# Action item
Reproduce, exactly and only, the lines of the data that follows from the one containing "Figure 2. Experimental" down to the one containing "Figure 6. Forest", without pictures.

# Exercise material
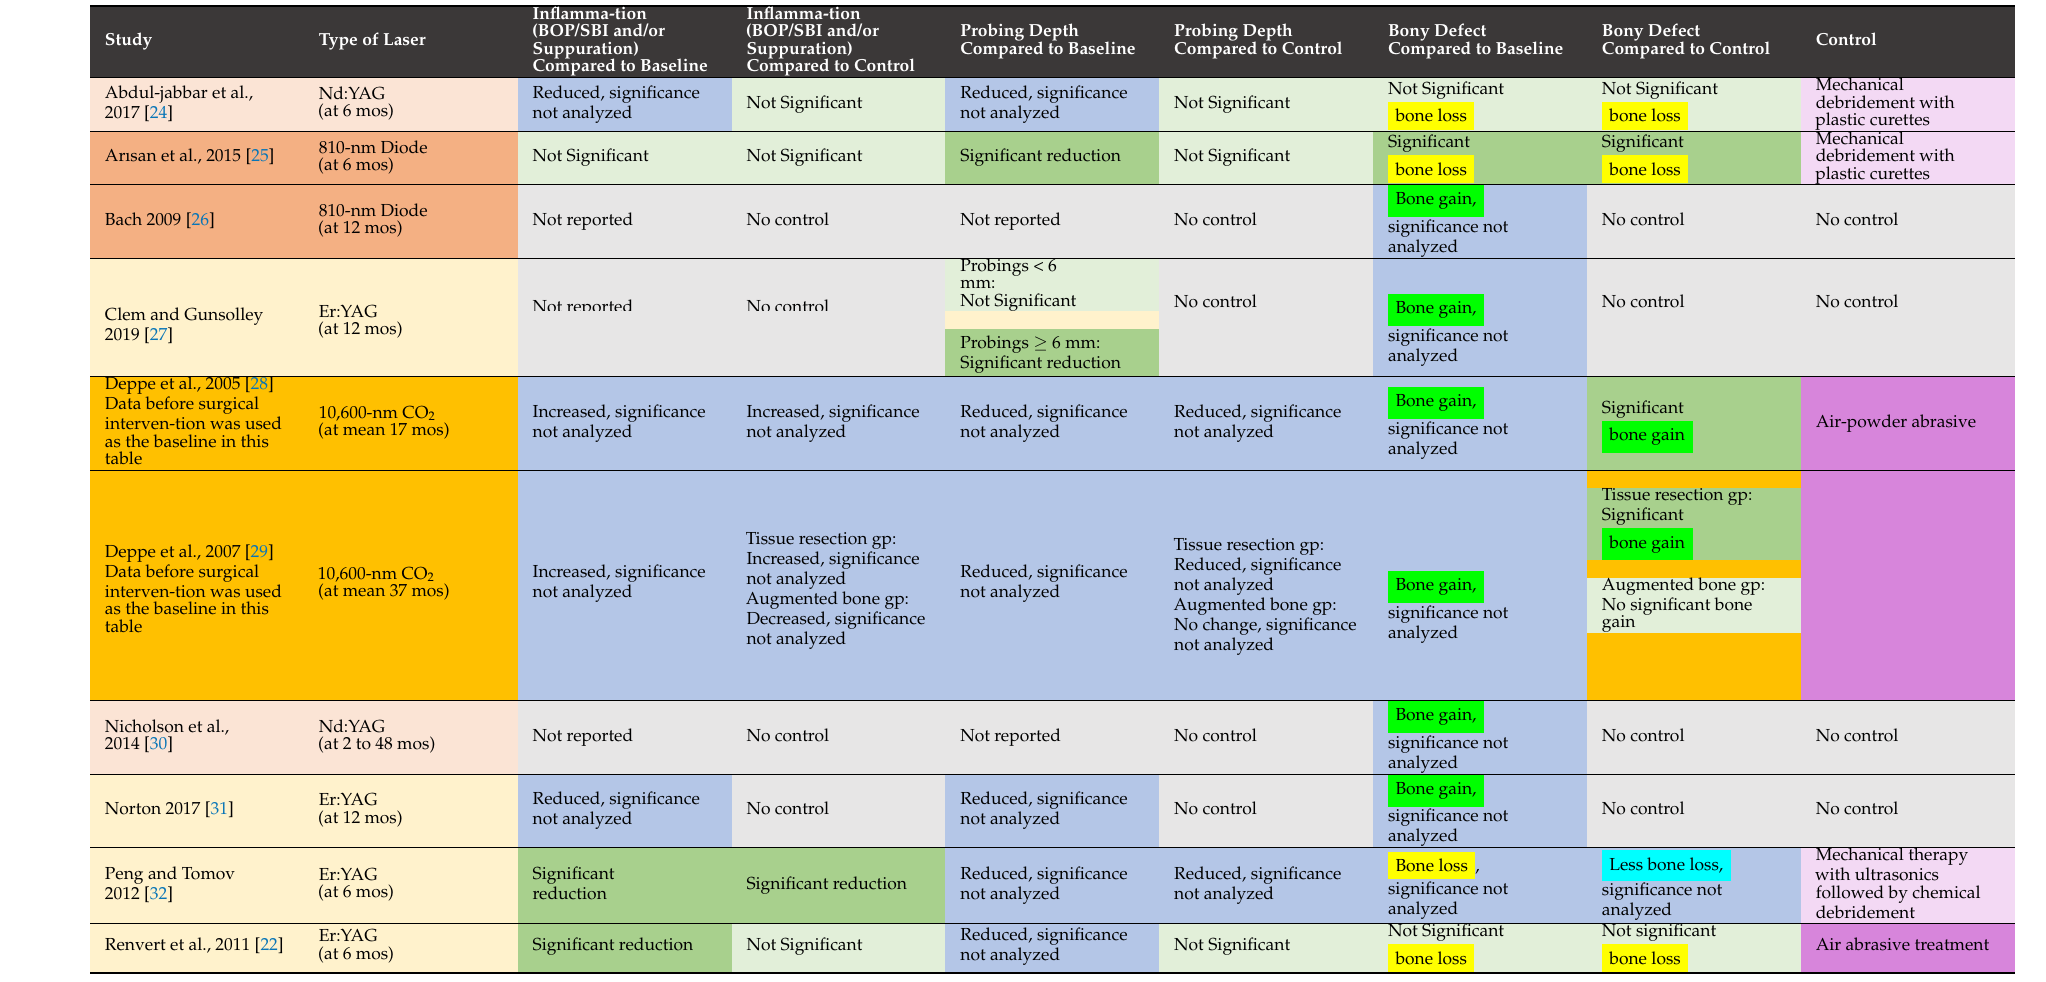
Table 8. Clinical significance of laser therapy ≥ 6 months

* * *

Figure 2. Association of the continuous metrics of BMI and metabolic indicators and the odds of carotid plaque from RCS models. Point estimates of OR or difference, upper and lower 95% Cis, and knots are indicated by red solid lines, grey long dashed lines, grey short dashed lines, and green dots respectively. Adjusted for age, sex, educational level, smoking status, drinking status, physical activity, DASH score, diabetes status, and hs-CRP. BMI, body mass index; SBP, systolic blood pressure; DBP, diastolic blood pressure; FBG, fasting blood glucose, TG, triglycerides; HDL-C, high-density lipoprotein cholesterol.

==

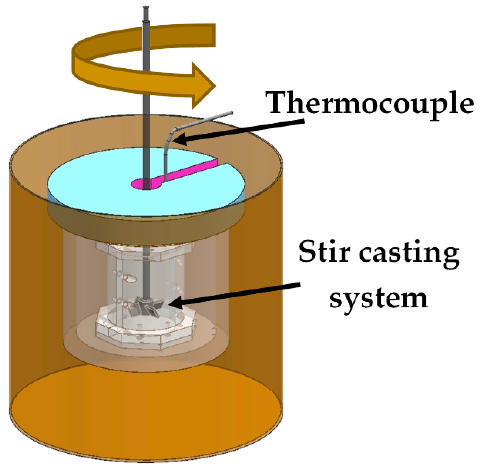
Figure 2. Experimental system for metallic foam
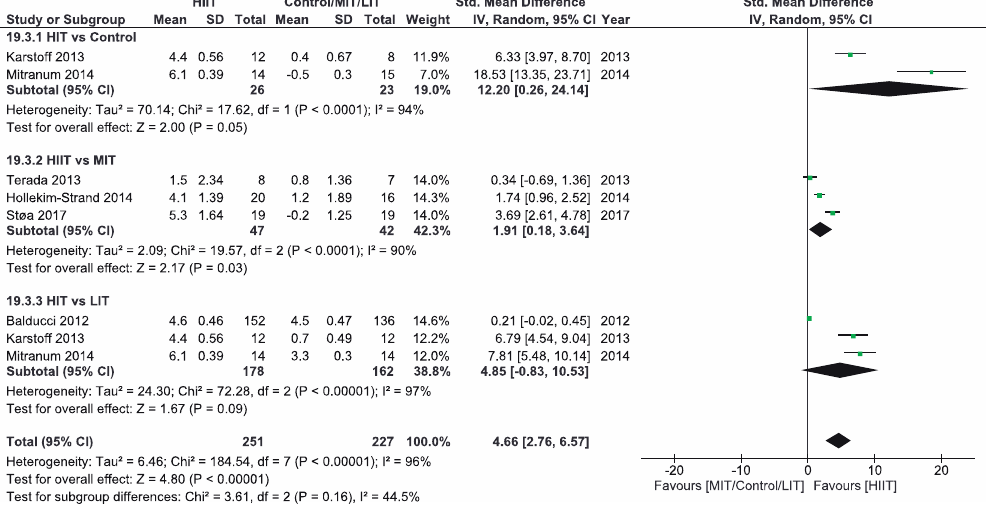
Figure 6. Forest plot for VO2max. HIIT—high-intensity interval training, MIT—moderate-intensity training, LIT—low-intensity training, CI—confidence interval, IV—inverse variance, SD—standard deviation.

# Response
Figure 2. Experimental system for metallic foam
Figure 6. Forest plot for VO2max. HIIT—high-intensity interval training, MIT—moderate-intensity training, LIT—low-intensity training, CI—confidence interval, IV—inverse variance, SD—standard deviation.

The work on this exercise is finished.